Lockport Union-Sun & Journal — Ladies and gentlemen, your local volunteer fire department needs you!
Volunteer companies around the region are hosting open house member events this weekend, as part of the RecruitNY statewide initiative spearheaded by the Firemen’s Association of the State of New York.
Across the state and around Niagara County, volunteer fire companies are in need of additional members — young adults especially, some local fire official say — to help meet public demand for firefighting, emergency medical and general rescue services. Outside the three cities, trained volunteers are the community’s first responders.
At one-day open house events Saturday and Sunday, six area companies are inviting residents to check out their local firehouse and consider where their place is in it.
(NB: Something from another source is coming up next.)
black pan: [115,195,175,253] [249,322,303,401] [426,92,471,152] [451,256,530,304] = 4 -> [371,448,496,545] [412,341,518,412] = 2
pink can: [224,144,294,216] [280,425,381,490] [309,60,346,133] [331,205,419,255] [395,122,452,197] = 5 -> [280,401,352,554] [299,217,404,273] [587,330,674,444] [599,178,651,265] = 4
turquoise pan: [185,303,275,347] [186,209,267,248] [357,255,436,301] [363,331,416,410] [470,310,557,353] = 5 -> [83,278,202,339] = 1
People willing to train to be firefighters, emergency medical technicians and fire police — the folks who secure crisis scenes and keep watch over responders and rubberneckers — are always in demand.
Increasingly, so are social or administrative members, meaning residents who can’t or don’t want to be first responders but have some other skill or talent that they’d donate to their local company. Some outfits are actively recruiting members with legal, accounting, media or fundraising experience, to strengthen the business side of their operations.
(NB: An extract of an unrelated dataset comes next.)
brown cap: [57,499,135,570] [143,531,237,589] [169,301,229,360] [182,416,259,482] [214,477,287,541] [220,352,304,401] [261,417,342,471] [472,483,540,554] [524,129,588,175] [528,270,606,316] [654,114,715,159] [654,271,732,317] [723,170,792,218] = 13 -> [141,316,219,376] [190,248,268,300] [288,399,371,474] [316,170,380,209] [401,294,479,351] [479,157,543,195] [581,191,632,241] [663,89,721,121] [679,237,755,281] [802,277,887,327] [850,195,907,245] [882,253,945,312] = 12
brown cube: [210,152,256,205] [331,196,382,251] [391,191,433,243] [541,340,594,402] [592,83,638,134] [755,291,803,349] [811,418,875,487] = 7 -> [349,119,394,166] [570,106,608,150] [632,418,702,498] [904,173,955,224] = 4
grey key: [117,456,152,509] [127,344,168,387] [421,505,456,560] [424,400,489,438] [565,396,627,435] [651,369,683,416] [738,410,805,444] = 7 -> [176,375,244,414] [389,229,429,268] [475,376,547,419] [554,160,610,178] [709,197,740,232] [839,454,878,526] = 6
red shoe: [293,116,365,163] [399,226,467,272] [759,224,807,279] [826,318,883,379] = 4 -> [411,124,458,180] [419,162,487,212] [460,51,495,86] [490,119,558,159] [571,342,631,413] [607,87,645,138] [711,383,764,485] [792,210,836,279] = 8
Others like Terry’s Corners Volunteer Fire Co. have created a new membership class, “social,” whose primary purpose is to handle fundraising so that “active” members, the first responders, can get some needed relief from double duty, according to Fire Chief Chris McClune-Case. Volunteer fire companies are only partly funded by the towns that contract with them for fire service; fundraising for equipment, gear and facilities improvements is necessary and never-ending.
“Constant training (to stay credentialed in emergency response), taking the calls day and night, working Bingo and selling raffle tickets: That’s the lifestyle of a volunteer firefighter in today’s world. Every company is short on manpower,” McClune-Case said.